White Hands nods. “You are correct…which is why we need to move fast.” As I frown, she turns to Braima and Masaima, who are emerging from the path just beyond the hot springs, Karmoko Thandiwe at their side. “Is everything prepared? All the equipment and the troops?”

“Yes, Lady,” the equus reply as one.

“Wonderful.” White Hands then turns to the aviax monarchs, who are landing on the boulders surrounding the springs, the king’s massive bulk struggling to fit on even the largest boulder. “The sign we’ve been waiting for has arrived,” she tells them. “Summon your troops. We leave at first light. Tomorrow, we war for the soul of Otera.”

32

I’m already awake and dressed when the first faint ray of sunlight breaks over Ilarong’s peaks the next morning. From the balcony of my room, I look out at battalions of aviax, their bodies covered in glittering silver armor, their talons capped by hard iron, and their wings thoroughly preened to allow them to cut faster through the air. Surrounding them are deathshrieks, multitudes as far as the eye can see. They spill over the city streets, an army so immense, Ilarong seems overwhelmed by their sheer numbers. They must have traveled all night to join the other armies already resting here and in the jungle below us. There are even alaki alongside them—jatu too. All allies White Hands collected while I was traveling to Gar Nasim, trying to find what sign I could of Mother and, by extension, my kelai.
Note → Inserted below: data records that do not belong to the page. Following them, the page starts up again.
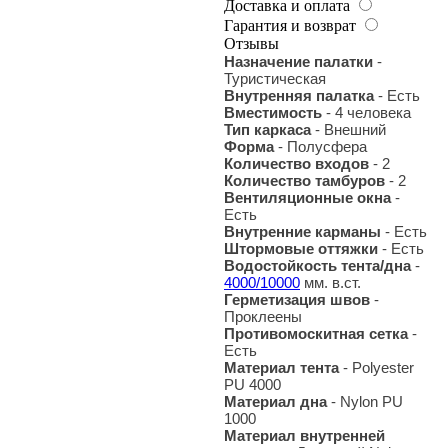
Доставка и оплата
Гарантия и возврат
Отзывы
Назначение палатки
-
Туристическая
Внутренняя палатка
- Есть
Вместимость
- 4 человека
Тип каркаса
- Внешний
Форма
- Полусфера
Количество входов
- 2
Количество тамбуров
- 2
Вентиляционные окна
-
Есть
Внутренние карманы
- Есть
Штормовые оттяжки
- Есть
Водостойкость тента/дна
-
4000/10000
мм. в.ст.
Герметизация швов
-
Проклеены
Противомоскитная сетка
-
Есть
Материал тента
- Polyester
PU 4000
Материал дна
- Nylon PU
1000
Материал внутренней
When a familiar trumpeting sounds, I look down to find that there are even more troops in the flower-filled plain below Ilarong, many of them riding leathery gray mammuts, the colossal animals whose multiple ivory tusks and spiked tails can gore countless unlucky souls on the battlefield. How they made it all the way here, I don’t know, and truthfully, I don’t want to. I have enough on my mind already.